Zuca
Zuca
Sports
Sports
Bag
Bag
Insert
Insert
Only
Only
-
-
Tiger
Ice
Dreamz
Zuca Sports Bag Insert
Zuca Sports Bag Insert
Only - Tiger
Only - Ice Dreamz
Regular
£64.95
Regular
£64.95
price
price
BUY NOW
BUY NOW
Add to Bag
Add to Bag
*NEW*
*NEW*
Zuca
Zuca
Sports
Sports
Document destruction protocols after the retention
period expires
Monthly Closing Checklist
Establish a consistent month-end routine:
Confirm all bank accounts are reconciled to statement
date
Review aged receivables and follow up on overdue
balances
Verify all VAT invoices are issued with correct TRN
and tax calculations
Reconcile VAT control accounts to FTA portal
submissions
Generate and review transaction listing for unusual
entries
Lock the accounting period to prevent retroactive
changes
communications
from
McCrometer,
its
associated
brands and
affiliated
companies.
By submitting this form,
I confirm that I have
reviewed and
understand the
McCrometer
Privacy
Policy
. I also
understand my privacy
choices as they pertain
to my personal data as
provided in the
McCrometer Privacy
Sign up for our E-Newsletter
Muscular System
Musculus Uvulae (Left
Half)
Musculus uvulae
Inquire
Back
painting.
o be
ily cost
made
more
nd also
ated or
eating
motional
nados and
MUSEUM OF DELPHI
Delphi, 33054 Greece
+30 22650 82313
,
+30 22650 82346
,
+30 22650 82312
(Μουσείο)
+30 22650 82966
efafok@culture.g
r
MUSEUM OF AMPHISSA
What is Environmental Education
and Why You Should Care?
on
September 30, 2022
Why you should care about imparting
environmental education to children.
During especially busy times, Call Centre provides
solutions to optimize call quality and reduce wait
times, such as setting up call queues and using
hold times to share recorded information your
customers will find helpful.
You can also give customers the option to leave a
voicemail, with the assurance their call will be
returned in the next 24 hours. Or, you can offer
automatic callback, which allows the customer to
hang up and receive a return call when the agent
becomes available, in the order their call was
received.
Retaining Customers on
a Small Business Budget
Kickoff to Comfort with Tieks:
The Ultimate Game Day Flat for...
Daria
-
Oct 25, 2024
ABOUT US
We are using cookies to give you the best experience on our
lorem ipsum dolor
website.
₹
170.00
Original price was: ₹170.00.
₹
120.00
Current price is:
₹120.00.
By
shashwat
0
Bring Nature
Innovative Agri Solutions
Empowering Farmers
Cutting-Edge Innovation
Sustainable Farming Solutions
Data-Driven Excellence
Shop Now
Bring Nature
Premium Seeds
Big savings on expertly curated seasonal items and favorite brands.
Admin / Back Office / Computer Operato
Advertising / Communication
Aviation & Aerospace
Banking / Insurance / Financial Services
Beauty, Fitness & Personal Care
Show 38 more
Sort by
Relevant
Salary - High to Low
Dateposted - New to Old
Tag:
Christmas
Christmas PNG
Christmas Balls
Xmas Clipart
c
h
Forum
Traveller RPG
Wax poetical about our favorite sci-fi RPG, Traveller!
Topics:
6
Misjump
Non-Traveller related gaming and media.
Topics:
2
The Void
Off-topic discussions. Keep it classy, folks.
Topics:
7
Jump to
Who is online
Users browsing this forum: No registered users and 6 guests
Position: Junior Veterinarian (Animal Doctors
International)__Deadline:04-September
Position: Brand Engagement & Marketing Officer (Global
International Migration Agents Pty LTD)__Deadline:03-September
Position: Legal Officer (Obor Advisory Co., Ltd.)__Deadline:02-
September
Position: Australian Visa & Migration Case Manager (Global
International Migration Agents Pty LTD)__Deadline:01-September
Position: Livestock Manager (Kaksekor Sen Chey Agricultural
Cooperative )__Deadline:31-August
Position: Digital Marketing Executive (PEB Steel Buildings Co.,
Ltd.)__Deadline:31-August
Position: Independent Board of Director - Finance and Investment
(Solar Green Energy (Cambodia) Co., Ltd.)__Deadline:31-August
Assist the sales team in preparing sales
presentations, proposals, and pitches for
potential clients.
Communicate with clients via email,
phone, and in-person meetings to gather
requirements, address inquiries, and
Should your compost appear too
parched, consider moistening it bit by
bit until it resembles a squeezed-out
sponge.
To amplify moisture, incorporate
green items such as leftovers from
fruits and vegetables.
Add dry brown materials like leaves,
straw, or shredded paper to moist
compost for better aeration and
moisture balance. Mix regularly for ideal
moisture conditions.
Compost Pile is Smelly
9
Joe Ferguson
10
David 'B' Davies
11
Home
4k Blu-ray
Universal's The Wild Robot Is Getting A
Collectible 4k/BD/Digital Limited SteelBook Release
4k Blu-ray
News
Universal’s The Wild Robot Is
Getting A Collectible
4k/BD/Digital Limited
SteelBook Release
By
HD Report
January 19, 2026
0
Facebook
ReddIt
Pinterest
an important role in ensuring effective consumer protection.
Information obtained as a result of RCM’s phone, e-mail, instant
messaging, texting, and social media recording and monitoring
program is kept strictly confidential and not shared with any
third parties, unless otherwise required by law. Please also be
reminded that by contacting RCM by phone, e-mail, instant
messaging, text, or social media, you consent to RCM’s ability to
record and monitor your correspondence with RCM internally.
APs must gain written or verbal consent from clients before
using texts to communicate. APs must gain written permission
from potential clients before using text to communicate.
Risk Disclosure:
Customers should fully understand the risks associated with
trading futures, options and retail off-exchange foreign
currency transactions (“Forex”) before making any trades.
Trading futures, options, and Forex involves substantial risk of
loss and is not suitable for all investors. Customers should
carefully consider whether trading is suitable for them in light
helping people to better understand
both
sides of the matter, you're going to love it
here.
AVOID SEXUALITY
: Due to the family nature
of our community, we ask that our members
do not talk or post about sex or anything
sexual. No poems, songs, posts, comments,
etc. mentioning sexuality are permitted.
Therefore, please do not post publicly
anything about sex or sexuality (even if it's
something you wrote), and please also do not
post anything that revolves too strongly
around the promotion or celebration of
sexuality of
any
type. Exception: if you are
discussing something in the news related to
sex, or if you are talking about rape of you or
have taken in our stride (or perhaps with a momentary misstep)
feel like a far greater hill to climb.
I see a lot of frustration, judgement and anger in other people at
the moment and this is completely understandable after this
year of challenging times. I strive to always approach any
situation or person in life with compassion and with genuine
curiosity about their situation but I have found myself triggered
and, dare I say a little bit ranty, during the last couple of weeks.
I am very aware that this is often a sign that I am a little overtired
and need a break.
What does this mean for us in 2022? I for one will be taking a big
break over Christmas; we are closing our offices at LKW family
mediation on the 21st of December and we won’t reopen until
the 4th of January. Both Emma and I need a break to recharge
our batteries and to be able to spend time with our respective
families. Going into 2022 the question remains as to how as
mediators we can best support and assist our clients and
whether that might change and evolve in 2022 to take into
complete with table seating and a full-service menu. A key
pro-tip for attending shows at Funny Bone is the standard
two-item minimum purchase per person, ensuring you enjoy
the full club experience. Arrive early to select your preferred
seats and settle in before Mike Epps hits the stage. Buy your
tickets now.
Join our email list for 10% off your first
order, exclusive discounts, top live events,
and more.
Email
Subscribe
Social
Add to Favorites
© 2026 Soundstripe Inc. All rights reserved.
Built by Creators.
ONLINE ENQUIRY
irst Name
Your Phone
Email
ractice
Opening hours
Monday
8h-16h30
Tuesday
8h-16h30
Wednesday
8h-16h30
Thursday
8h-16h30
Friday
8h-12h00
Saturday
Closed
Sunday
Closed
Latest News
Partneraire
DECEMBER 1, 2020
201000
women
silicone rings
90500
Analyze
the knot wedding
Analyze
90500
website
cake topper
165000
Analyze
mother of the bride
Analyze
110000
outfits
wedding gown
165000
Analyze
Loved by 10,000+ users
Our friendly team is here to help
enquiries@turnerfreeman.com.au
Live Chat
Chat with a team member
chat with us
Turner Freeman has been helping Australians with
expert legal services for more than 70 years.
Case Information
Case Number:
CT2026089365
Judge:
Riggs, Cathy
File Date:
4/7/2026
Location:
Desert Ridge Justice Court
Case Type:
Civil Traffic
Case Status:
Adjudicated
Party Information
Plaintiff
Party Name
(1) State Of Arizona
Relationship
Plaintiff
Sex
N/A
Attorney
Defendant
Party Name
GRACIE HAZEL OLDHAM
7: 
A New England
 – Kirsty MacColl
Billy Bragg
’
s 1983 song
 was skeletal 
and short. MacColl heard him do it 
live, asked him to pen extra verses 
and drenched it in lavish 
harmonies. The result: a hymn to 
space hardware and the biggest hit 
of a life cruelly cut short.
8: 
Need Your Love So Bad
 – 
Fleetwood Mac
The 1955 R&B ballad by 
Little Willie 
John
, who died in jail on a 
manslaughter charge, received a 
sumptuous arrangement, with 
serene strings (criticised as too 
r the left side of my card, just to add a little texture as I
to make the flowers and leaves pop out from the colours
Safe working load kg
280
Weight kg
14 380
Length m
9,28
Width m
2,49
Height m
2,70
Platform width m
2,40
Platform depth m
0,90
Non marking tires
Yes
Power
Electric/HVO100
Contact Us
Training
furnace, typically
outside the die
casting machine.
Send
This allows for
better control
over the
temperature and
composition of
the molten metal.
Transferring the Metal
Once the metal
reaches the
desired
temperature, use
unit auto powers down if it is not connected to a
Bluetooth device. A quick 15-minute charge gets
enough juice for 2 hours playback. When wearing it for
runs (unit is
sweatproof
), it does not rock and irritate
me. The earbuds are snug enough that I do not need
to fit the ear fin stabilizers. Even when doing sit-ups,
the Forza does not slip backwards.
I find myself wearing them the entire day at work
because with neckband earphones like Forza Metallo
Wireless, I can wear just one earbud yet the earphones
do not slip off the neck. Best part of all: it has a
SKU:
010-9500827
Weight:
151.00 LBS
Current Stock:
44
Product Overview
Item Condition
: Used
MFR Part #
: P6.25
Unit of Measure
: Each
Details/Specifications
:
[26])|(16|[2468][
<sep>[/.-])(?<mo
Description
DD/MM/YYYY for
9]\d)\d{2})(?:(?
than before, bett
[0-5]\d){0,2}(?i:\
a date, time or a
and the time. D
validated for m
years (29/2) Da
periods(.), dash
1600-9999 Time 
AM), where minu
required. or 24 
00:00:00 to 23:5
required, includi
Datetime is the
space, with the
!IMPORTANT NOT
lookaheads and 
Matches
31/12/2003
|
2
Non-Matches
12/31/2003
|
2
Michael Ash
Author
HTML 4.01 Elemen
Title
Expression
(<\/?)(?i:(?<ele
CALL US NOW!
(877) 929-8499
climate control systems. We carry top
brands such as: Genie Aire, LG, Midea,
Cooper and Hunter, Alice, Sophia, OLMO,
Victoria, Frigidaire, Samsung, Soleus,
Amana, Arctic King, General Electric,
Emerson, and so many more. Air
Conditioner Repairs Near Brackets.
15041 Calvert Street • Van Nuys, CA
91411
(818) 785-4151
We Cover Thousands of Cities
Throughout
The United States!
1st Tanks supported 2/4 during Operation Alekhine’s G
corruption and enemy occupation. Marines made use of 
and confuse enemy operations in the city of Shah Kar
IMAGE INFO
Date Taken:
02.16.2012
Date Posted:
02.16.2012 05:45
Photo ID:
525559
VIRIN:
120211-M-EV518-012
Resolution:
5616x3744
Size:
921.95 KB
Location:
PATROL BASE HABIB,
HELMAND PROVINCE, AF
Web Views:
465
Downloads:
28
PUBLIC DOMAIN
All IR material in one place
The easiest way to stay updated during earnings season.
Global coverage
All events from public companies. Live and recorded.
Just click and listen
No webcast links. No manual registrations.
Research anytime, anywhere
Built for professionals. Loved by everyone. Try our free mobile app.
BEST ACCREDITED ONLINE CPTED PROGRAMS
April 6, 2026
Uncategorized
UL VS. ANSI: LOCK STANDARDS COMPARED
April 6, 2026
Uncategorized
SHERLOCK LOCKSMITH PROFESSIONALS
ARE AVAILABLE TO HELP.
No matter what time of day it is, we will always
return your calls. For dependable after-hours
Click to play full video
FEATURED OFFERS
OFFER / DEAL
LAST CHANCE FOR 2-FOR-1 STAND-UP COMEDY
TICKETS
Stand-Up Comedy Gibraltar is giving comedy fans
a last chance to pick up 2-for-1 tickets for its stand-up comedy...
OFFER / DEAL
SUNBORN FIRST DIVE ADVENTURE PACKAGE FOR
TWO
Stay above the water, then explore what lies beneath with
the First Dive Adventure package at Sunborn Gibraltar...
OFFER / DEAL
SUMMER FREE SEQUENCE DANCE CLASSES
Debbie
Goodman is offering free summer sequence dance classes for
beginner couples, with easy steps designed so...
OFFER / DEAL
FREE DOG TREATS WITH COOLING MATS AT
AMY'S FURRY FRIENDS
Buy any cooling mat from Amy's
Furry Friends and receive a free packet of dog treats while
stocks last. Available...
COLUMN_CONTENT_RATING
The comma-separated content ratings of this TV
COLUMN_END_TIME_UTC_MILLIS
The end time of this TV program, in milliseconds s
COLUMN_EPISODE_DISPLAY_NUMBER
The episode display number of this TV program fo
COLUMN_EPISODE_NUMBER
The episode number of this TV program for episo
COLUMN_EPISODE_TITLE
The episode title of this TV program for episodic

- _Exercise instructions_
Take each line above that holds the string "also" and copy it.

- _Output_
. I also
nd also
You can also give customers the option to leave a
third parties, unless otherwise required by law. Please also be
something you wrote), and please also do not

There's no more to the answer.